Poltergeist is hauntingly beautiful. Foregoing a traditional sinister musical score for the film, we’re embraced by a sweet, yet haunting lullaby while we all know a five-year-old girl is alone in some horrific purgatory with a bunch of ghosts clawing at her to “lead them into the light”. The movie starts as innocent and carefree as any film, and the intensity grows as we roll along. Brother and sister playing? Mom taking a bath? Dude eating a bag of Cheetos? All terrifying. We all know something bad is coming. We just don’t know when or how. Until an ugly mug of a beast ghost shows up to let them know they are not in control of a damn thing.
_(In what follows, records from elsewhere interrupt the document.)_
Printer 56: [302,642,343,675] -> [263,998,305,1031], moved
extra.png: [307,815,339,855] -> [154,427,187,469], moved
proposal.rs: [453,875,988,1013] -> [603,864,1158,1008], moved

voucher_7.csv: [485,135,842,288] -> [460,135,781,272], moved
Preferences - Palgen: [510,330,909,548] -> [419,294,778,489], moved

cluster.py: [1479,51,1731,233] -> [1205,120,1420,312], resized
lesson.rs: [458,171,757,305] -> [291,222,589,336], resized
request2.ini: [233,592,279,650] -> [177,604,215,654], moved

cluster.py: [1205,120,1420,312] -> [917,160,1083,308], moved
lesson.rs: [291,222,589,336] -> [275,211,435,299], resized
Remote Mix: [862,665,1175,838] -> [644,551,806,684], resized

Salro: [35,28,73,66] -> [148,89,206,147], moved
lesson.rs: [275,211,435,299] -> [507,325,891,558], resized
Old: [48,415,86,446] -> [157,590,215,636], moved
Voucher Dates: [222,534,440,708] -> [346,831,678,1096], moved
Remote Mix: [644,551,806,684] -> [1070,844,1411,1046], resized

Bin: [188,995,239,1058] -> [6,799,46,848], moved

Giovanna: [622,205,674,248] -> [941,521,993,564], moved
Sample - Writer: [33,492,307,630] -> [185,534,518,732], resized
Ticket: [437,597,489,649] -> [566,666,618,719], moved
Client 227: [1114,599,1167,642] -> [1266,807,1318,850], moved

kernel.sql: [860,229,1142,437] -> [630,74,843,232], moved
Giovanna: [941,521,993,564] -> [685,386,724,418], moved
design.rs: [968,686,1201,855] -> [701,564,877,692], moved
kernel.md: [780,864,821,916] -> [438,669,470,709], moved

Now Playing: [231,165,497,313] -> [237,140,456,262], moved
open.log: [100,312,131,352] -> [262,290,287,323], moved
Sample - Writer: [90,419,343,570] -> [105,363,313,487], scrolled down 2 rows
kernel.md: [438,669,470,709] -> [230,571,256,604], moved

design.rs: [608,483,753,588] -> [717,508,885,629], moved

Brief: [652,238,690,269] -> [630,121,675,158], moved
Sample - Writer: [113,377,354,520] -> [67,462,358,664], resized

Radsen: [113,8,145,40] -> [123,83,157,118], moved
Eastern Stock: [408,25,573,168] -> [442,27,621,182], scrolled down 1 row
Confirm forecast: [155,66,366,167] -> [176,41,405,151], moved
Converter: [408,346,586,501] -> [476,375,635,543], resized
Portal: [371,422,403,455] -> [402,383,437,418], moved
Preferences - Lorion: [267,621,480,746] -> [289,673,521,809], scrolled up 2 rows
Plus, let’s not forget this magnificent horror treasure induced a giant fear of clowns among the masses. The power of cinema folks.
At the end of the day, what makes Poltergeist the end-all for horror in 82′ is that ultimately, it’s a tour-de-force of filmmaking. There’s so much going on beyond the terrifying surface that says a lot about America, suburbia, and society in general. Here we have a film set in the early ‘80s, opening with the national anthem, where a yuppie dad (Craig T. Neilson) who builds homes basically on top of each other (and on cemetery grounds for that matter) is reading a Ronald Reagan biography. Of course, this is unbeknownst to him, but not his boss, who knew damn well what they building this sweet neighborhood on. Economic gain and greed while they attempt to erase history in the process. Reaganomics everyone.
So there you have it, a fine year for horror movies indeed. Also, my birth year and have no shame in claiming any of these. So let’s hear it- what’s YOUR favorite horror from 1982?